Citing rising public concern about school safety as COVID numbers increase, Polk School Board Vice Chair Kay Field has called for the board to consider a 30-day mask requirement. She also says that her three requests to hold a special School Board meeting to discuss safety concerns have been ignored.
“I am calling on the Polk County School Board to convene to address this matter in a public meeting instead of sitting back in silence,” Fields said in a news release issued Thursday afternoon.
The Florida Department of Health has provided data showing that 413 Polk school students and 233 staff had tested positive for COVID-19, and 2,071 students and 185 staff members had been quarantined as Tuesday, according to Fields.
“These numbers have not been vetted by our staff,” she said. “They are working on verifying the data. I would imagine the numbers will be higher than reflected here.”
Most of the DOH numbers cited by Fields are higher than the totals reflected on the Polk County Public Schools online COVID-19 page. That page, which also includes school-by-school counts, reports these totals as of Tuesday:
- Confirmed student cases: 138
- Confirmed staff cases: 66
- Unverified student cases: 205
- Unverified staff cases: 62
- Students quarantined: 2,191
- Staff quarantined: 137
A special meeting, as requested by Fields, can be called by the School Board chair, the superintendent of schools or a majority of the seven-member School Board, according to The Ledger, which also reported that at least two of the School Board members feel a special meeting is unnecessary.

Remote sensing detection records:
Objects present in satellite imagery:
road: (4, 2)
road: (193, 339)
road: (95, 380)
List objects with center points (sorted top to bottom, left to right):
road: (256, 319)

* * *

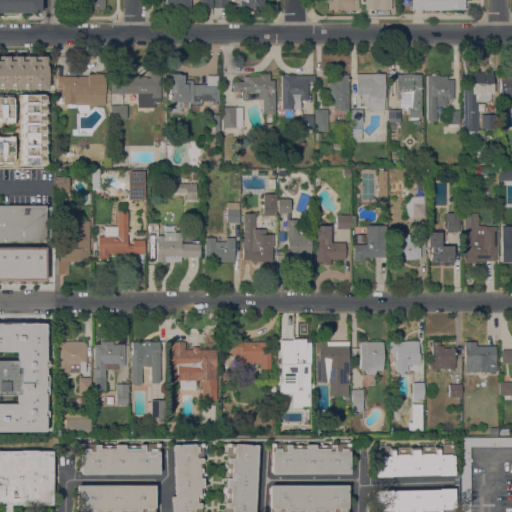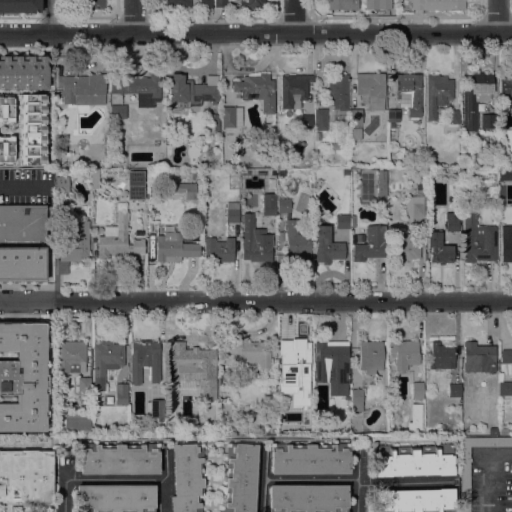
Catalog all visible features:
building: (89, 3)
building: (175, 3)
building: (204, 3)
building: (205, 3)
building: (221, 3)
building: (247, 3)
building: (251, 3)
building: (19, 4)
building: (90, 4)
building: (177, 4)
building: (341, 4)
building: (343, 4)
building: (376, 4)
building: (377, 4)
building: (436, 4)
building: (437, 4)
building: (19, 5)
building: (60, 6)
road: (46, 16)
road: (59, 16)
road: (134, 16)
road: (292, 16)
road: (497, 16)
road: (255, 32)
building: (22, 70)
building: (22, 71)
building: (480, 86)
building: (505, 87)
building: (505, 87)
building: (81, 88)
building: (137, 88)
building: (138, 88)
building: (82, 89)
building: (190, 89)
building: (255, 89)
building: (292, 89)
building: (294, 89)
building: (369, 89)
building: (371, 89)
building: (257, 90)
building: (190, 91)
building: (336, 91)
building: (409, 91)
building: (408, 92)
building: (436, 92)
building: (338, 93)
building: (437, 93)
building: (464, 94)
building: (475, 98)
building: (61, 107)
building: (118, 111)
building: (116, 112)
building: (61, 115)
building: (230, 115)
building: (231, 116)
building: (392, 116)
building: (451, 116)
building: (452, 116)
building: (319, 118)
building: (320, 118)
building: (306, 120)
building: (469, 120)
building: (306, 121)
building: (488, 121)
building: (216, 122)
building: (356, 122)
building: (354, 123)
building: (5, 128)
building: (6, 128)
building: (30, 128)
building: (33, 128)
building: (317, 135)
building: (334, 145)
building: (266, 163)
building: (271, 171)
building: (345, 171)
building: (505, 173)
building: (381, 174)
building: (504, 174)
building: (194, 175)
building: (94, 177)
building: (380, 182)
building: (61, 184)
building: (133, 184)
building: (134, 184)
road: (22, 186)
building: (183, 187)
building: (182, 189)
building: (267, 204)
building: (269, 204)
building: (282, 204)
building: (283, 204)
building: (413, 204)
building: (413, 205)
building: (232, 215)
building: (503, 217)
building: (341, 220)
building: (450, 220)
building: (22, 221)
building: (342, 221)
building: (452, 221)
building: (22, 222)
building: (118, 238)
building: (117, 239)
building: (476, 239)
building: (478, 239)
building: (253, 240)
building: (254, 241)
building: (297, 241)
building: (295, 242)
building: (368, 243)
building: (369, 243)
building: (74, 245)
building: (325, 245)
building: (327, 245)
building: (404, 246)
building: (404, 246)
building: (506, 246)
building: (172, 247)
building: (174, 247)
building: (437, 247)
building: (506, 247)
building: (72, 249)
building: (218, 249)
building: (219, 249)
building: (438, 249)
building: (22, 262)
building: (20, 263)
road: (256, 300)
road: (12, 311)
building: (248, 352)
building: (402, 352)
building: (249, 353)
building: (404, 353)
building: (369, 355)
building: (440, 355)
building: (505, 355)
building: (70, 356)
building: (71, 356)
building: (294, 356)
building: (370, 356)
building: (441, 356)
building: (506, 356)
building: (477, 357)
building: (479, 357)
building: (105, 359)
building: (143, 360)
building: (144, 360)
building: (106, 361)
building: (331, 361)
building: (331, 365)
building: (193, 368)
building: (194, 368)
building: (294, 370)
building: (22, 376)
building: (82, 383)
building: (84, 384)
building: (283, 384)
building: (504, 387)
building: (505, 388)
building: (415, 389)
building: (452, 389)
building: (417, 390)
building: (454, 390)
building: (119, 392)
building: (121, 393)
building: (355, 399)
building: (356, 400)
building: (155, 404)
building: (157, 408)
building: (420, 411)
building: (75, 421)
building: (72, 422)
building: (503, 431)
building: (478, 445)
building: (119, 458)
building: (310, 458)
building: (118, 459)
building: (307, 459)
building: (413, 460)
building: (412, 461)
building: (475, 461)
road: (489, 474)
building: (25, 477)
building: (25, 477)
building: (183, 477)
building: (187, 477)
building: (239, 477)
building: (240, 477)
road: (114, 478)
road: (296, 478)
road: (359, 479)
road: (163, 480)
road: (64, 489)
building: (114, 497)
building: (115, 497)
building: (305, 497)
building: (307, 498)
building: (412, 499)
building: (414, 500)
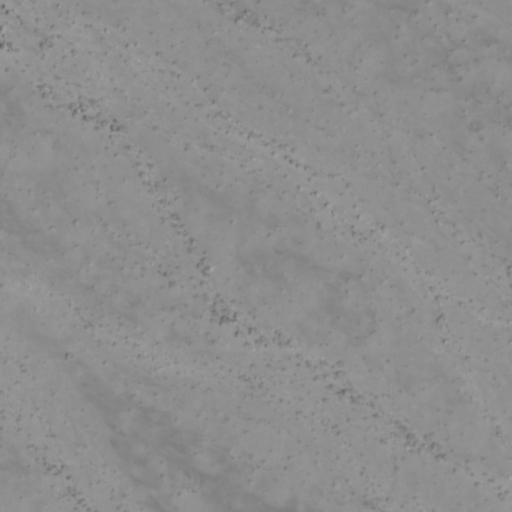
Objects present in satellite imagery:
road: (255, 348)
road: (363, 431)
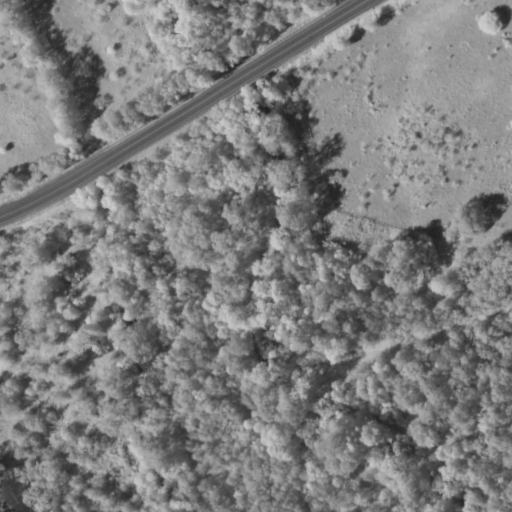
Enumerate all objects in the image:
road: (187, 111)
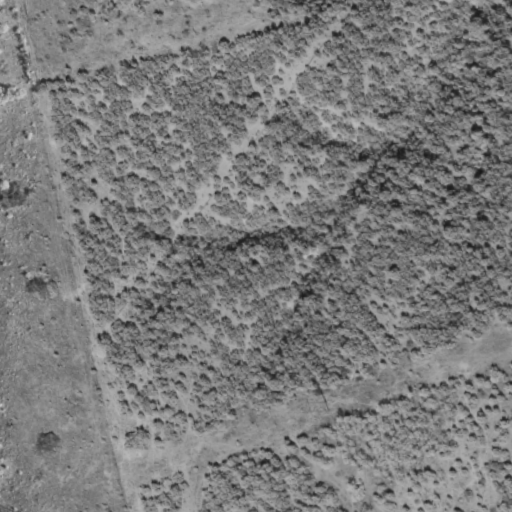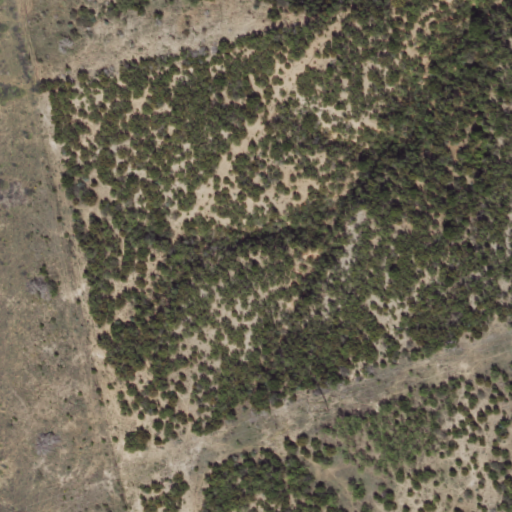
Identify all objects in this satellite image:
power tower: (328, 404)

▶ [Exercise directions]
From the article on Polk school COVID-19 concerns, list every total that the Polk County Public Schools online COVID-19 page reported as of Tuesday, with its figure. The records are separate material and have no connection to the article above.

▶ [Answer box]
- Confirmed student cases: 138
- Confirmed staff cases: 66
- Unverified student cases: 205
- Unverified staff cases: 62
- Students quarantined: 2,191
- Staff quarantined: 137